■ Written request: In the part of the listing that starts with the line containing "collectors: M. Thollon" and runs through the end of the listing, change "collection date" to "date collected" and give those lines again with nothing else altered.

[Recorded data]
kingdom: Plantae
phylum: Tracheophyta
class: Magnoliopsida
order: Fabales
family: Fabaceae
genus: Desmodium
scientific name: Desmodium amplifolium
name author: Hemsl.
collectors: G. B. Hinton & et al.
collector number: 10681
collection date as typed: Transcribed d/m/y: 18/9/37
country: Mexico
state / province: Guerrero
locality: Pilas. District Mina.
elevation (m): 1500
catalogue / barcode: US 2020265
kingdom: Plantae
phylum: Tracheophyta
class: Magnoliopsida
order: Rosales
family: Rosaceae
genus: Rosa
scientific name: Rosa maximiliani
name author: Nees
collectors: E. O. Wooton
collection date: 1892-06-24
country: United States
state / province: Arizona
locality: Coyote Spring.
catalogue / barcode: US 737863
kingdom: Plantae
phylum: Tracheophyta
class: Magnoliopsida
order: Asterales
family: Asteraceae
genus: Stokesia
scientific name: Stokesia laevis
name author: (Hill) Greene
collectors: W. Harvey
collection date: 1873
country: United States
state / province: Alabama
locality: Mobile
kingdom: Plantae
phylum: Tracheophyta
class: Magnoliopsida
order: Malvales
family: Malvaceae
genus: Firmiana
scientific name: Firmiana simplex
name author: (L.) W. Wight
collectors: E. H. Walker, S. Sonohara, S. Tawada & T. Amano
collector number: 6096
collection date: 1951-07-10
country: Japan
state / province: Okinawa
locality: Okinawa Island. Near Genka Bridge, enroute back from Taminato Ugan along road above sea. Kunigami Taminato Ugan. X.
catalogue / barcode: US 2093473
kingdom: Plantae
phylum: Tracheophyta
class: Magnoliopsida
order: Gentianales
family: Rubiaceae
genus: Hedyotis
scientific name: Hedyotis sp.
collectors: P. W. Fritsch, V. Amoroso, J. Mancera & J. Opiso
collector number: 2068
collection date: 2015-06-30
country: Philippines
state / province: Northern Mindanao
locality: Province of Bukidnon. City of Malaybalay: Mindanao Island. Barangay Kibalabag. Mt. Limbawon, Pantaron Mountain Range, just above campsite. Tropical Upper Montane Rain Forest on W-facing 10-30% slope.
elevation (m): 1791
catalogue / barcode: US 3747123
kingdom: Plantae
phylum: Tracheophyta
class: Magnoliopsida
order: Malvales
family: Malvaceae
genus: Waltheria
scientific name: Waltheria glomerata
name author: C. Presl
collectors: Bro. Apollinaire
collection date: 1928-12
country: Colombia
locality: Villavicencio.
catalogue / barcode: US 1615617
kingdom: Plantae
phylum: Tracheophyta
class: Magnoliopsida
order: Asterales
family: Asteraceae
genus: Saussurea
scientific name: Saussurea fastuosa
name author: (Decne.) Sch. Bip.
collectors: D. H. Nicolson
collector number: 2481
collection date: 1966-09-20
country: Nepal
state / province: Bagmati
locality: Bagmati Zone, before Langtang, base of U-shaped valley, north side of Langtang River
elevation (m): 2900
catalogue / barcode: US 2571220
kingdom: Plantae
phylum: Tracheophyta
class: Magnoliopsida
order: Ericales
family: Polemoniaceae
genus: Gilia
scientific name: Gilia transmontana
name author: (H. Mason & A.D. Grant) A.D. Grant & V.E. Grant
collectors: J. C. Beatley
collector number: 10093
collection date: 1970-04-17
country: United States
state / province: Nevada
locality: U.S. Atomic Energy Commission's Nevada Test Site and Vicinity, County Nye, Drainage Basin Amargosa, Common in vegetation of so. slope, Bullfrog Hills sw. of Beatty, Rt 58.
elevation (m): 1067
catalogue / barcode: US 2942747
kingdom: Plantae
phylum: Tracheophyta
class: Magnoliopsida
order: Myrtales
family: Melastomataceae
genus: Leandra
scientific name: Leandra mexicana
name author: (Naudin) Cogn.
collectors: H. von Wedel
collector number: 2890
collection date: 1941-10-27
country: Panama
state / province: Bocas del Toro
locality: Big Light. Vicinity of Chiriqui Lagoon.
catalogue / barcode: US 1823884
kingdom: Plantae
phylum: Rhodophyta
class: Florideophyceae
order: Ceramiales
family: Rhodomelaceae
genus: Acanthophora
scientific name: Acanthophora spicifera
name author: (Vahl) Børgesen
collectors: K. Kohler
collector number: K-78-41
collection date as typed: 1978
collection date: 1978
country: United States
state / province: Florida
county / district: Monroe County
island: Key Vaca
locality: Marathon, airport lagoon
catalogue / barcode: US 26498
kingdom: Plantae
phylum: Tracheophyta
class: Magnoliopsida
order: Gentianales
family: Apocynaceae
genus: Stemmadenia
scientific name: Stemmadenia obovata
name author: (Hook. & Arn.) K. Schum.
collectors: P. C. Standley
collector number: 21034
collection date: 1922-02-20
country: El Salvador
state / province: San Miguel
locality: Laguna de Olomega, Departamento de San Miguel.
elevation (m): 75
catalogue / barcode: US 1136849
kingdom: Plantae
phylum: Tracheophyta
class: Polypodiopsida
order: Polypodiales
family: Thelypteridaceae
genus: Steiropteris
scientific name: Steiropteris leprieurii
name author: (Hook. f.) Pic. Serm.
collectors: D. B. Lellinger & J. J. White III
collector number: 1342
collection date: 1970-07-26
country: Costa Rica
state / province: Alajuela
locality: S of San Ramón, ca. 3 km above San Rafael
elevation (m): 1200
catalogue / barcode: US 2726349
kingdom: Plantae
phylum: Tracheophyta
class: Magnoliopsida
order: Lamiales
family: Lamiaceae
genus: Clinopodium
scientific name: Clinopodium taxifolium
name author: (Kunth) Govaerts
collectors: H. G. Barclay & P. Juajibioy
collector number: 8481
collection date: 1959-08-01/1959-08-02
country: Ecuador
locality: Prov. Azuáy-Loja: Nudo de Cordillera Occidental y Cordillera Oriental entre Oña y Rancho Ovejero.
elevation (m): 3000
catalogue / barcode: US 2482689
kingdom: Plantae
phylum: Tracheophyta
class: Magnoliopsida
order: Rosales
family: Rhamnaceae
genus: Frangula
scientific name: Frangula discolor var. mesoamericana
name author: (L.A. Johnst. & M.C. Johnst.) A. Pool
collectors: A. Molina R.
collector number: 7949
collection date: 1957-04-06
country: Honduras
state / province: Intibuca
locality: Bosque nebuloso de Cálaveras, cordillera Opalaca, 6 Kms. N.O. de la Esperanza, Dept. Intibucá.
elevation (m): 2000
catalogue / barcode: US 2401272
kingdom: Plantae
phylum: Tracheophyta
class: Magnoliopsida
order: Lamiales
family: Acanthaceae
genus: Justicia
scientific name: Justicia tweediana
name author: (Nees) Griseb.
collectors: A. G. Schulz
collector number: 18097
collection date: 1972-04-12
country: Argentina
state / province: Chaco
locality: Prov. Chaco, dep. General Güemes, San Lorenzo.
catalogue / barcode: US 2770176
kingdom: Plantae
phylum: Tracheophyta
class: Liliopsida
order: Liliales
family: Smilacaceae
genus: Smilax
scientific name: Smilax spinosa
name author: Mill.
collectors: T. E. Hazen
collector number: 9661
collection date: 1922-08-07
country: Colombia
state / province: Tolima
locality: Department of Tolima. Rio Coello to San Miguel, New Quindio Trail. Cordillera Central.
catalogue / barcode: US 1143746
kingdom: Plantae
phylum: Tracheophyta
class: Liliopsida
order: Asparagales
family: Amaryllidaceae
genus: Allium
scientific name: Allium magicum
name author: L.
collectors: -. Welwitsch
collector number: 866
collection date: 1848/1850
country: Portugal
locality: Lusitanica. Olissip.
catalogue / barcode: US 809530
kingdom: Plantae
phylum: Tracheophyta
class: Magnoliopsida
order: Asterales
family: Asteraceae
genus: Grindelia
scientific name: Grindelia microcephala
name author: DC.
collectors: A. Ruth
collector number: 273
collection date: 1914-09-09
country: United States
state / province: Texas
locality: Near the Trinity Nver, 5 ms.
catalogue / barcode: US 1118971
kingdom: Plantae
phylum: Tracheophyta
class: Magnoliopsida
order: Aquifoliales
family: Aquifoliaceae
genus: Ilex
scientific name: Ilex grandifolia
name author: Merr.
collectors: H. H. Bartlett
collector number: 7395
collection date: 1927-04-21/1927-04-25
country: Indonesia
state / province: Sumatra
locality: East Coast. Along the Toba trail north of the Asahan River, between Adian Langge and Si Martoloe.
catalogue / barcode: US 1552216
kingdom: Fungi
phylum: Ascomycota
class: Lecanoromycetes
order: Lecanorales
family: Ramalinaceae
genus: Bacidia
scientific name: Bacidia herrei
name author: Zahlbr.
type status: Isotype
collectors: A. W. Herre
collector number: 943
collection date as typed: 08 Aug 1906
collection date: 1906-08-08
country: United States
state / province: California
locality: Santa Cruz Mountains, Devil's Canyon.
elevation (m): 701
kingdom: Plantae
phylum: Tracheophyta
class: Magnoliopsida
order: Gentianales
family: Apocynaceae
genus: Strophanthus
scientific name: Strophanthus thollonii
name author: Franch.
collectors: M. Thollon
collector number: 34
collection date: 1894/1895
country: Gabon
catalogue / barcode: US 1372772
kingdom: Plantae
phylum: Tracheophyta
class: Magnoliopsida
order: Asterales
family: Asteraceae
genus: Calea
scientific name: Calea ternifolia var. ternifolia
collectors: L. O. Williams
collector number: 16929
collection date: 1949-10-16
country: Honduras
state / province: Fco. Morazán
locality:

■ Output:
collectors: M. Thollon
collector number: 34
date collected: 1894/1895
country: Gabon
catalogue / barcode: US 1372772
kingdom: Plantae
phylum: Tracheophyta
class: Magnoliopsida
order: Asterales
family: Asteraceae
genus: Calea
scientific name: Calea ternifolia var. ternifolia
collectors: L. O. Williams
collector number: 16929
date collected: 1949-10-16
country: Honduras
state / province: Fco. Morazán
locality:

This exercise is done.